Between the rebel Shia missiles from Yemen and the renewed activity of Somali pirates, more shipping companies are ordering their cargo ships to avoid the Red Sea and the Suez Canal and take the long route to Europe by going around the southern tip of Africa. This adds weeks of travel time and delays cargoes headed for Europe and North America. This disrupts trade and increases costs for firms expecting shipments by sea. At times like this, people realize how important ocean going shipping is. That has prompted India, European countries, and the United States to send warships and aircraft to deal with the situation quickly and use forces against the pirates.

This is similar to the situation back in 2013 when foreign warships arrived off the Somali coast and within a year pirate attacks were down 70 percent, and the pirates were no longer able to capture large commercial ships that they could get several million dollars ransom for. Better security measures on the large merchant ships and more effective patrolling by the international anti-piracy task force operating off Somalia halted the piracy. But there’s an even more important reason that gets little mention: math, data mining, and predictive analysis. These items resulted in PARS (Piracy Attack Risk Surface), a statistical model of pirate behavior as modified by weather, shipping traffic patterns, and whatever inexplicable things the pirates have been doing lately. This showed the anti-piracy task force which areas to watch most carefully and warned merchant ships what areas they should be most alert in. As a result, pirate attacks dropped from a peak of 181 in 2009 to 32 in 2013. That’s an 83 percent drop and that trend continued. Most importantly, it became extremely difficult for the pirates to get close to a likely target without the ship they were after spotting them and speeding away. Worse, an anti-piracy task force aircraft or ship, often both, tended to show up at the same time.

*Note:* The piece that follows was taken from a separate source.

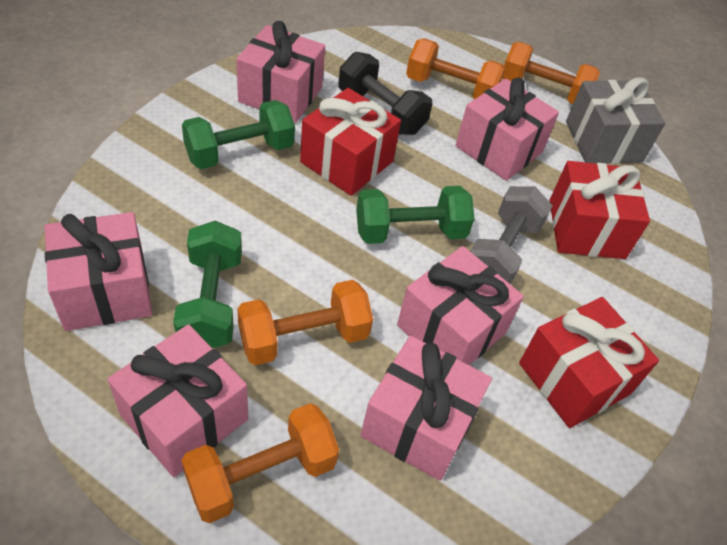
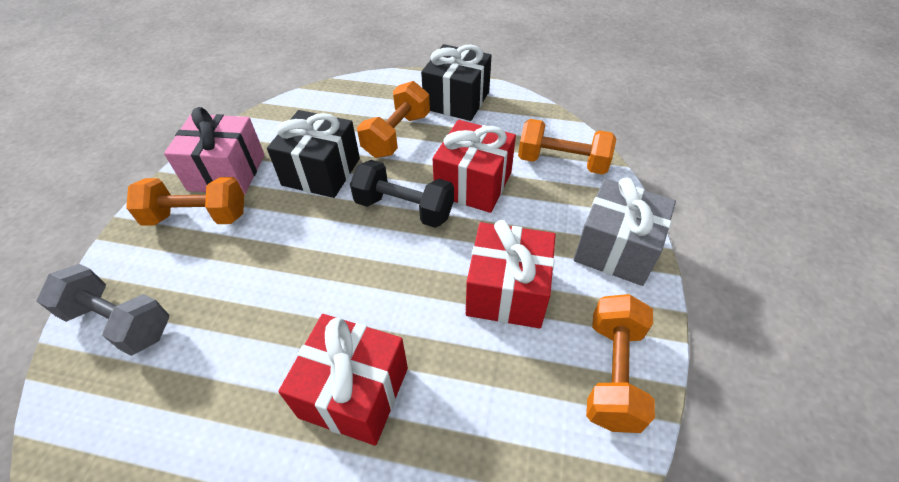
black gift: 0 -> 2
green dumbbell: 3 -> 0
pink gift: 6 -> 1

Some Somali pirate gangs went bankrupt, and others just shut down because the prospects of taking any high-value ships had evaporated. The Somali and Arab businessmen who provided negotiation and other services told the pirates about these new tools the anti-piracy task force was using. Some of the more educated pirate leaders (especially those who were businessmen) understood what was going on and none of them could come up with some way to defeat tools like PARS and several similar techniques created to defeat the pirates. The most effective tool was predictive analysis, which collected huge quantities of information and used data mining and other tools to analyze it for patterns, which reveal things the enemy is trying to hide.

When it came to the pirates, the naval intelligence analysts quickly found that weather was a major factor in where and when the pirates could go. Data could be collected from fishermen and foreign fishing fleets that operated off Somalia to find out the conditions that made pirate operations impractical. Weather satellites and easily available sensors made it possible to create a real-time map of what areas off the Somali coast were hospitable to pirate operations and when. This enabled anti-piracy ships and aircraft to narrow their patrol and search areas. Over a two year period the pirates got the impression there were a lot more warships and aircraft watching when, in fact, the number of ships and aircraft did not change that much. The same thing happened in early 2024, after a few months of pirate activity. Few of the current Somali pirates remember what happened over a decade ago. The shipping companies and navies of the countries where the shipping operates remembered and acted quickly to suppress the new piracy threat.